All of the babies were assessed at a minimum of 18 weeks for HBsAg, HBV-DNA, and

antibodies to HBsAg (anti-HBs). The study’s primary end point was freedom from

overt or occult HBV infection with adequate immune response, defined as anti-HBs

titers of at least 10 IU/mL, Dr. Sarin said in a poster presentation.

Babies with overt HBV infection were those whose blood specimens tested positive

for HBsAg by enzyme-linked immunosorbent assay, whereas babies with occult

infection were negative for HBsAg but positive for HBV-DNA by polymerase chain

reaction testing, he said. Babies with no infection but whose anti-HBs titers

were less than 10 IU/mL were categorized as having a poor immune response.

At 18 weeks after birth, there were no significant differences between the

combination therapy group and monotherapy group with respect to the number of

babies meeting the study’s primary end point, Dr. Sarin reported. Specifically,

43 babies in the combination group and 45 in the vaccine-only group remained

free of overt or occult HBV infection with adequate immune response, he said.

Of the babies not meeting the primary end point, 9 had overt HBV infection,

including 2 in the combination group and 7 in the vaccine-only group, and 106

developed occult HBV infection, including 52 in the combination group and 54 in

the vaccine-only group, Dr.

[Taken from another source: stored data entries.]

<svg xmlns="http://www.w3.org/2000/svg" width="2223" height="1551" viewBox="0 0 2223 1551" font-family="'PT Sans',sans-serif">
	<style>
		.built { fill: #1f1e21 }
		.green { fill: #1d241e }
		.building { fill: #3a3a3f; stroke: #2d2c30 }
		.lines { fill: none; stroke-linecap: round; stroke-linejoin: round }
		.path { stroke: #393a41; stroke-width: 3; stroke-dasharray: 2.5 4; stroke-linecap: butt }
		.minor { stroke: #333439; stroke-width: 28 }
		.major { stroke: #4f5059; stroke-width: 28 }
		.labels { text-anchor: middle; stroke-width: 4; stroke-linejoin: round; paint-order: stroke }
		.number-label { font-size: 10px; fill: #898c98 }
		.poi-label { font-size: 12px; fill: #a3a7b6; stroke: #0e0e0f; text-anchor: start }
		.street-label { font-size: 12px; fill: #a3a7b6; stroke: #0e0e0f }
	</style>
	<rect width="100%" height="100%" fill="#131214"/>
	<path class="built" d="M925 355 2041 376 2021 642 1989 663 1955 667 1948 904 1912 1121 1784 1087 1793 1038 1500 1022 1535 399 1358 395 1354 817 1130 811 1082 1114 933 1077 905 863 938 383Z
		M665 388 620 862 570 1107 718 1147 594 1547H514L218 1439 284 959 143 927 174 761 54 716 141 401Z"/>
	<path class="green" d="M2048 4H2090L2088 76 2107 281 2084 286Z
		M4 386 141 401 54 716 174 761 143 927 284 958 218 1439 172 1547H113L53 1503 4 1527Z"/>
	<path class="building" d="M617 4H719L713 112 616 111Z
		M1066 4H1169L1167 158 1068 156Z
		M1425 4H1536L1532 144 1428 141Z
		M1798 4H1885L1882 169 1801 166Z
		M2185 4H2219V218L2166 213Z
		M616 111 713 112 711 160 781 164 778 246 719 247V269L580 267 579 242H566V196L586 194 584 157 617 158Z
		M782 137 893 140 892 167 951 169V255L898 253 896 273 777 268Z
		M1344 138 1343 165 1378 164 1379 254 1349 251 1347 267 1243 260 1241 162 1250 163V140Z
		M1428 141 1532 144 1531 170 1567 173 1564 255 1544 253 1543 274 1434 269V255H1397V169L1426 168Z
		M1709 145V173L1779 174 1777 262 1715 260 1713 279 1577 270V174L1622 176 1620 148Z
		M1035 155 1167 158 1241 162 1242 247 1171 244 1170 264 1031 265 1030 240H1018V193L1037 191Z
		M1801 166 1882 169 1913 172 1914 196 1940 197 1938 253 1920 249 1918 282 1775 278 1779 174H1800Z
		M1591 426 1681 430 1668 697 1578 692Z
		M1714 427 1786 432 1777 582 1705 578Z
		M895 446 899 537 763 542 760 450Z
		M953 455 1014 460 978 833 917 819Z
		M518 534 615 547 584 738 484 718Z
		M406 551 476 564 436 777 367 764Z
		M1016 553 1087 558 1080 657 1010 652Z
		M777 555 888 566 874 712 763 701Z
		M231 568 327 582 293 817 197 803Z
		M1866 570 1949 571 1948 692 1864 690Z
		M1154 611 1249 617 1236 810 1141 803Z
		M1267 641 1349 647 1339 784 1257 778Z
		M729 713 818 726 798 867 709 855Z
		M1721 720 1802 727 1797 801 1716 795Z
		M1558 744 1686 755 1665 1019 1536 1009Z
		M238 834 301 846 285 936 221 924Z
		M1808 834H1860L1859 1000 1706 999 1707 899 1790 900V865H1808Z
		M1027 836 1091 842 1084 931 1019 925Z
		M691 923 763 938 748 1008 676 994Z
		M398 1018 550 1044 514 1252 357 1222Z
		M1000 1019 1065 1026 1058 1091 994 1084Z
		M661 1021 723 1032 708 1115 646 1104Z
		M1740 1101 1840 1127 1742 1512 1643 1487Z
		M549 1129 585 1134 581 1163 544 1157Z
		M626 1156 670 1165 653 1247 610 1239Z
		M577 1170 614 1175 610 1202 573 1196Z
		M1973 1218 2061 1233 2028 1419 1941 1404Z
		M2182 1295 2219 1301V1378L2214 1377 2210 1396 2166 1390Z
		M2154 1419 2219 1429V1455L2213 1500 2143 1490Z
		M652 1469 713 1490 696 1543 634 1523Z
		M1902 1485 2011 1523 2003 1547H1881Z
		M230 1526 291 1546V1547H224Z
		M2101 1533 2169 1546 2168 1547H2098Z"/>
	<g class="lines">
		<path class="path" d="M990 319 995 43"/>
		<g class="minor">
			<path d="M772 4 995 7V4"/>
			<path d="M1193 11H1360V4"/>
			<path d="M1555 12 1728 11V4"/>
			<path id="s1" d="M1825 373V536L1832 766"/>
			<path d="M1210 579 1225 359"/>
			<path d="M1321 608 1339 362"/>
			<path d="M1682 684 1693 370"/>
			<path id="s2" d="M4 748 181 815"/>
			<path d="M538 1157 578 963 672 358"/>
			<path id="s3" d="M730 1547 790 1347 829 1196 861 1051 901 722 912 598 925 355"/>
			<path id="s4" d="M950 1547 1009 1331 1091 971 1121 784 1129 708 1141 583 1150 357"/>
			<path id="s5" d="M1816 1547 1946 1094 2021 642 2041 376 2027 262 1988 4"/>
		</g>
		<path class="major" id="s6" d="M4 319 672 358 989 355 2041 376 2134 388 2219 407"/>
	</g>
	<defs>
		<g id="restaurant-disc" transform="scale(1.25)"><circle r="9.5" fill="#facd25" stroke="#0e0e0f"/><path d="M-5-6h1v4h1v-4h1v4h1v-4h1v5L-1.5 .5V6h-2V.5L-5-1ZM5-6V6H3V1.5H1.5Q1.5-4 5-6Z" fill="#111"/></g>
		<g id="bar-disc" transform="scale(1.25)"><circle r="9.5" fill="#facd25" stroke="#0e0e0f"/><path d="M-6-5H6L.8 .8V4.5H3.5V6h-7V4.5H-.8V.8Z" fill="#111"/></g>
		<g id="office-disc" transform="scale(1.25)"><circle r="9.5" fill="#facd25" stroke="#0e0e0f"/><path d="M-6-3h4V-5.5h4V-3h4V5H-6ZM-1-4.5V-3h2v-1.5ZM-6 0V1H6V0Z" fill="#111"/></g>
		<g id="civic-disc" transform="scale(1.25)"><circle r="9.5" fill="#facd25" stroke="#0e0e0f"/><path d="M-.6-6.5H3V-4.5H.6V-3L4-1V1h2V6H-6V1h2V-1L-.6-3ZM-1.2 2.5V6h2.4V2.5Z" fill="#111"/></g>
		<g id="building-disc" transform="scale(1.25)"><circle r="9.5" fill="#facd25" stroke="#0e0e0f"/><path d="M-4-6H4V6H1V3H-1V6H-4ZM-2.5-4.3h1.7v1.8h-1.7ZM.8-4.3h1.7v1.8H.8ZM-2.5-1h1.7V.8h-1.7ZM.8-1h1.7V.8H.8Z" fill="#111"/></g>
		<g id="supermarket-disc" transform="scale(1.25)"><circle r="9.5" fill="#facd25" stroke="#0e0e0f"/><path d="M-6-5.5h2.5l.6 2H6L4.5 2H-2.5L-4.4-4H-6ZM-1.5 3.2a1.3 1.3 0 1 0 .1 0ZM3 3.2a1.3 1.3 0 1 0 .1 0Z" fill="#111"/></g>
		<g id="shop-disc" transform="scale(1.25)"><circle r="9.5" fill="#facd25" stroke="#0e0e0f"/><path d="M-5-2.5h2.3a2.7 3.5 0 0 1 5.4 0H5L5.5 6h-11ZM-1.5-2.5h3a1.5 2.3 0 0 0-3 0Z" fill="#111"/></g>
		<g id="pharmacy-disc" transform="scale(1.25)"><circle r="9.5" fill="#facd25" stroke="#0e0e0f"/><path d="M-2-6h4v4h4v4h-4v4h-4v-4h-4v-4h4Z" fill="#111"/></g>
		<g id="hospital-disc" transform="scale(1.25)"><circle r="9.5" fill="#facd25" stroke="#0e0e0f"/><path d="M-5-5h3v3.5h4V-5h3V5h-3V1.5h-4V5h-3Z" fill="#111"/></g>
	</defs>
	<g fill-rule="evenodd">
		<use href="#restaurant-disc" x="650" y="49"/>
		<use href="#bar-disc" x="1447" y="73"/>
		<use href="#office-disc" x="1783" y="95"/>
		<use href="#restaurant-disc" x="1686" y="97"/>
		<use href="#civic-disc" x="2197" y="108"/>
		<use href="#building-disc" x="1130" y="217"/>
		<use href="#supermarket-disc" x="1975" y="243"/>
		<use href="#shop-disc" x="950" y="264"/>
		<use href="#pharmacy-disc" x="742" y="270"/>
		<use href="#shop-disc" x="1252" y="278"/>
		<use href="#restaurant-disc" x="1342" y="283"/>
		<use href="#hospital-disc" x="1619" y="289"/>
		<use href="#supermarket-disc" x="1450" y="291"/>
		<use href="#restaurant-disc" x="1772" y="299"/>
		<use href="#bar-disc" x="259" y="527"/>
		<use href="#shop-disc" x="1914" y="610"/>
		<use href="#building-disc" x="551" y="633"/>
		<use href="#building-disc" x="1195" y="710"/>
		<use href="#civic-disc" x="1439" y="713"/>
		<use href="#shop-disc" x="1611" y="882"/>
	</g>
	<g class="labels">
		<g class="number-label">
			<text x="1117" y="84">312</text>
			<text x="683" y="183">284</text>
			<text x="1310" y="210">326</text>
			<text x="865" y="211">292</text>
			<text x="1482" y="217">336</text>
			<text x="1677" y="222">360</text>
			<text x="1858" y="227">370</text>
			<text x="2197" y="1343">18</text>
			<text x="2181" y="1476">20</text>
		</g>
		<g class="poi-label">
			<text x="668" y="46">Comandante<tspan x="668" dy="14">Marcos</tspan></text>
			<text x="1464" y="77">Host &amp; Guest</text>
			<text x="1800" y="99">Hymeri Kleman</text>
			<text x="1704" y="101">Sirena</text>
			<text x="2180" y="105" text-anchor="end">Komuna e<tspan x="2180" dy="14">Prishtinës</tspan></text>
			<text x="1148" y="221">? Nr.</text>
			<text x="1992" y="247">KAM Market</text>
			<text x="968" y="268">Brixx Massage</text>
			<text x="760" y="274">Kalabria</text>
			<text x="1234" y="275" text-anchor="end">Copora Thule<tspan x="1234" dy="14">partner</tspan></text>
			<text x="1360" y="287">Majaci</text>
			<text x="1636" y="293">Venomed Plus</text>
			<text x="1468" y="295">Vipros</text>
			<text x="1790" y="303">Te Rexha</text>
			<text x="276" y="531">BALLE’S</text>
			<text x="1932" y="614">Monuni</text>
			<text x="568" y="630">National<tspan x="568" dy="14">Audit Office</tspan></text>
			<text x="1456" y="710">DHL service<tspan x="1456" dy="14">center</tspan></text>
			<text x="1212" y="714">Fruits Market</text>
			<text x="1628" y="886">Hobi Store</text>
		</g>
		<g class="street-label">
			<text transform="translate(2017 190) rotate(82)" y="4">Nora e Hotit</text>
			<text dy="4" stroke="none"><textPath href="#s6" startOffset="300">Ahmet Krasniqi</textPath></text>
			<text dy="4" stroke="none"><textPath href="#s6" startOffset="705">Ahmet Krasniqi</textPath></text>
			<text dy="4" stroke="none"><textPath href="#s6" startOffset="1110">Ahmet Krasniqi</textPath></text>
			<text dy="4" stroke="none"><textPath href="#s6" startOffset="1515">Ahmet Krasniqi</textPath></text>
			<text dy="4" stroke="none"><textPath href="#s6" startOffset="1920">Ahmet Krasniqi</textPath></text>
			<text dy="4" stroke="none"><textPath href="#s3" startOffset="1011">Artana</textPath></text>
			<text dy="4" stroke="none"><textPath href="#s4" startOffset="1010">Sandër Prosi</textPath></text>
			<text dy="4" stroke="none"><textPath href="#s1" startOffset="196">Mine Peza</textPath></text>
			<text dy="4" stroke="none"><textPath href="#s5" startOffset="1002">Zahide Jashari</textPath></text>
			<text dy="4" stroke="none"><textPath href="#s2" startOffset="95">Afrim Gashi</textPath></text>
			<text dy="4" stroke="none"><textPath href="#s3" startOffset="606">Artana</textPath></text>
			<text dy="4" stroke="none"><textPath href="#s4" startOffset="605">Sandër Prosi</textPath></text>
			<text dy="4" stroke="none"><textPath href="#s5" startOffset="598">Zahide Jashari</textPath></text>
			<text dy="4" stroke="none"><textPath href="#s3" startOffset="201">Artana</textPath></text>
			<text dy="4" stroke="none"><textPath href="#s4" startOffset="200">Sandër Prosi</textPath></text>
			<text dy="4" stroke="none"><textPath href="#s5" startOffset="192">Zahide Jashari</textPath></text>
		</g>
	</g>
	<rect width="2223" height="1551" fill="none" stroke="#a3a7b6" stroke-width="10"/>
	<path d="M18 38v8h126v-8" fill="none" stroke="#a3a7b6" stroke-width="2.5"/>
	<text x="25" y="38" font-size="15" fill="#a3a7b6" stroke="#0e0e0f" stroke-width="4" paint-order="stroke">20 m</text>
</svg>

Sarin said. Neither of these differences attained

statistical significance, nor did the between-group difference in the number of

infants demonstrating a poor immune response, he said. Nineteen babies in the

combination group and 10 in the vaccine-only group had anti-HBs titers lower

than 10 IU/mL.

The large number of babies in both groups who developed occult HBV infection

" may be due to intrauterine transmission of the infection, " Dr. Sarin suggested.

The findings highlight the need for trials of antiviral agents during pregnancy

in order to prevent cases in which immunoprophylaxis strategies need to be used,

but then fail, he stressed.

Dr. Sarin and Dr. Pande said they had no relevant financial disclosures.